— Apply what you read —
**A)** Using the Killingworth landmarks text, answer each question on its own line:
(i) Who designed the Church of St John the Evangelist?
(ii) In what year did building begin on Killingworth New Town?
(iii) Who pushed the Beer Act through Parliament in 1830?
**B)** List every specific year given in the Killingworth landmarks text. Leave out decades.
**C)** For each statement, say whether the Killingworth landmarks text supports it. Answer yes or no, and quote the words from the text that decide it.
(i) The Church of St John the Evangelist was consecrated on St John's Day.
(ii) The church is a Grade I Listed Building.
(iii) King William III broke the distillers' monopoly in 1735.

— Supplied text —
■ ■ ■

Killingworth landmarks

The Church of St John the Evangelist:




    Designed by Enoch Bassett Keeling, the church was built as the new parish church in 1869 at a cost £2032. It was consecrated on St John's Day, 28th December. The church is a Grade II Listed Building in "English High Victorian Rogue Gothic Revival style". This included use of coloured stone and brick with pink Clousden Hill quarry standstone in bands and columns and red and black bricks in the interior. It is set in grounds surrounded by elm and sycamore trees.

 Killingworth New Town

Photo of Killingworth Towers in the late 1980s

Building began in 1963.

The Town Centre and tall blocks of flats started to be demolished in the 1980s.


View of Killingworth Shopping Centre from Car Park         

Killingworth Shopping Centre

    Photo of Killingworth Lake from south side

                                                                         Killingworth Lake


The Black Boy Inn, West Lane

The Black Boy inn, West Lane Killingworth was a "Beer House". Premises of this type appeared in vast numbers after Arthur Wellesley, Duke of Wellington, pushed the Beer Act through Parliament in 1830 in an attempt to curb the massive consumption of gin throughout the country.

The huge popularity of gin came about as a result of changes made by King William III who, in 1690, broke the distillers' monopoly  resulting in the ability of anyone to start up their own distillery simply by giving 10 days notice to the Excise Authority. The Government imposed heavy duties on all imported spirits.  Small domestic distilleries sprung up all over the country - five million of the by 1735. Gin was very popular with the poor and very cheap, so cheap that the working classes drank little else and it was dubbed "Gin Fever".

■ ■ ■

— Excerpted data —
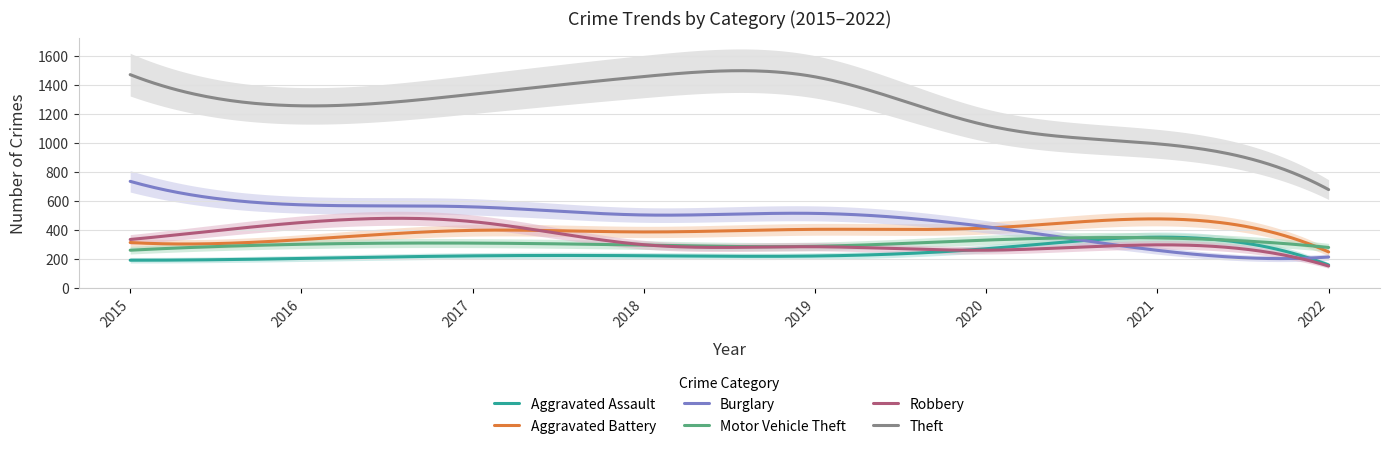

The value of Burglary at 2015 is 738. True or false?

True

■ ■ ■

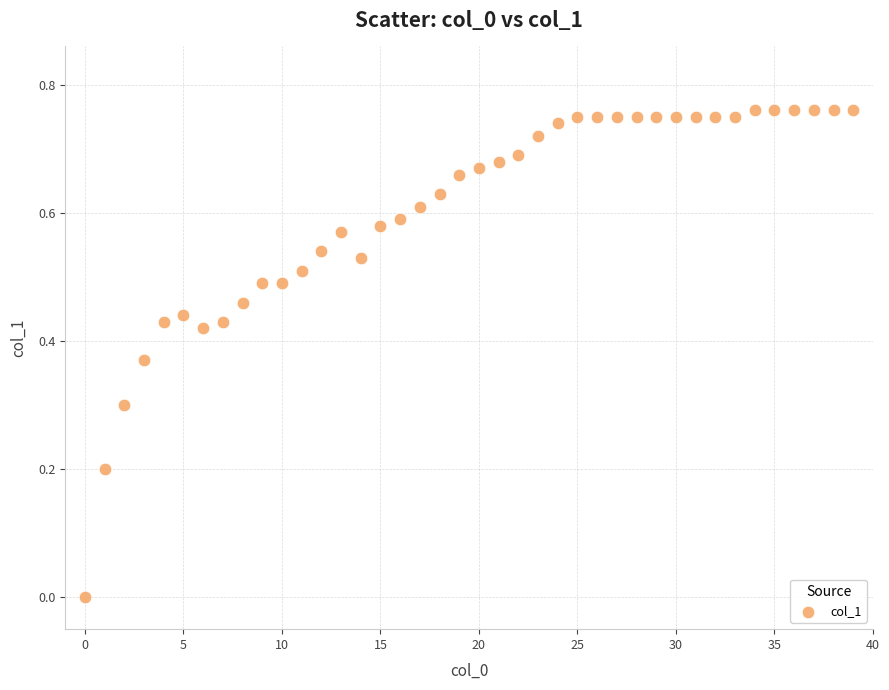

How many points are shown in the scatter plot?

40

■ ■ ■

— Exercise answers —
**A)**
(i) Enoch Bassett Keeling
(ii) 1963
(iii) Arthur Wellesley, Duke of Wellington

**B)**
1869
1963
1830
1690
1735

**C)**
(i) Yes: "It was consecrated on St John's Day, 28th December."
(ii) No: "The church is a Grade II Listed Building"
(iii) No: "King William III who, in 1690, broke the distillers' monopoly"